Tenant place dans la facture sociale des grosses années Thatcher avec ses contestations syndicales, un chômage de masse alors tout nouveau et des coupes impitoyables à l'aide sociale, Skagboys se pose en préquelle de Trainspotting près de 20 ans après la publication de ce dernier.
Au delà de sa filiation directe avec le premier roman d'Irvine Welsh et contrairement à Porno, sa suite, Skagboys reprend cette narration découpée et ellipsée de différents moments de vie de multiples personnages pour un résultat qui fleur plus avec la suite de nouvelles à un fil rouge qu'à un roman classique.
Que les fans de la premières heure (c'est moi) se rassurent tout de suite, tout le monde est là.
Le très cher quatuor à flutes: Renton, Sick Boy, Spud, Begbie (les deux derniers tristement trop absent du roman) ainsi que les bons copains et la famille: Tommy, Allison, Billy, Second Prize et autres Nicksy et Forrester seront au rendez vous.
Bien plus tourné vers le mal de siècle que son grand frère, Skagboys souffre néanmoins de faiblesses palpables qui je n'en doute pas auront pu faire décrocher plus d'un lecteur, ses principales étant sa multiplication de personnages dont l'intérêt varie simplement beaucoup trop ainsi que la taille de son volume constitué de ni plus ni moins que de 900 pages et si l'idée de suivre les décantes fables noires tragicomiques de nos amis héroïnomaniaques à de quoi réjouir dans l'idée, sur le papier, la chose est toute autre.
Sans se mentir, Skagboys est simplement trop fourni et pas de la meilleure garniture.
Même si beaucoup de chapitres touchent aux moments de grâce/crasse qui font tout le charme d'Irvine Welsh entre sexualité glauque au possible, qui a vite fait remuer une sous-ventrière coupable, humour noir gorgée de vannes odieuses pas possibles, expressions biens écossaises qui donnent à elles seules un sel incontestable à l'ensemble et drame social viscéralement frontal et choc sans tombé dans le trashouille malgré l'affreux, tout y est.
Mais bien malheureusement tout n'y est pas égal ainsi, aussi bien en qualité qu'en compréhension un bon nombre de ses tranches de vie auraient pu se voir retirer ou écourtées et pour le mieux.
On s'ennuie parfois un peu dans Skagboys et tout y est un peu comme à l'image du Journal de réhab' en fin de de livre:
Un récit sur 45 jours qui si il part d'une bonne idée à tendance à trop s'étendre et se répéter pour finalement se révélé un peu fastidieux à lire.
Pourtant le charme opère toujours et l'écriture dans un langage très familier et personnel à chaque personnage souligné par quelques réflexions d'une rare justesse souvent dans la bêtises reste vraiment agréable mais on ressort de ce long pavé avec la douloureuse impression d'avoir lu une réédite de Trainspotting ou plutôt de ses chapitres perdus, le fait que la chronologie des récits ne soient séparés que par une poignée d'années ajoutant à cet effet.
On en apprend finalement peu de plus sur le fameux quatuor qui ne nous avait pas déjà été narré en 1995.
Pourtant loin d'être une lecture désagréable au premier degrés (très loin de ça, tout de même) Skagboys ne réussi pas à transformer l’essai Trainspotting et il est très difficile de le traiter en incontournable.
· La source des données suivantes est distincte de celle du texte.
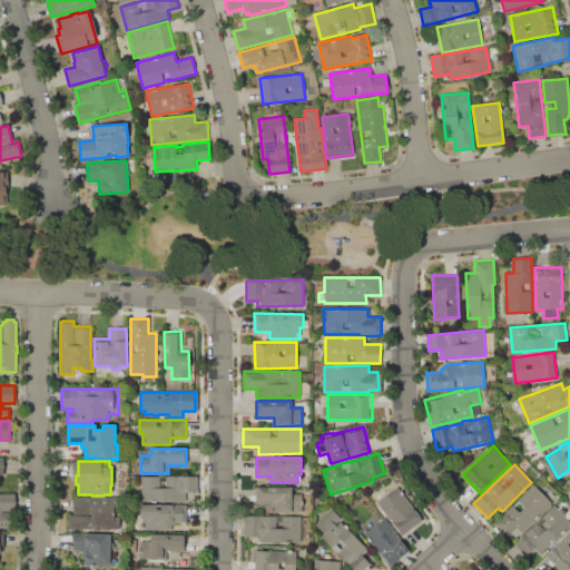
[(185,491),(185,502),(140,502),(140,477),(198,475),(198,491),(185,491)]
Il est souvent drôle, percutant, tragique et pose un regard intéressant ainsi que très bien documenté sur les années Thatcher mais encore une fois Bigger is not always better et le résultat se trouve être irrémédiablement hypertrophié.
Une lecture que je ne recommande donc clairement pas à quelqu'un qui voudrait découvrir l’œuvre de l'écrivain mais qui pourra tout de même ravir ou tout du moins contenter les fans de Welsheries et ceux en manque d'une lecture du bonhomme au crâne chauve.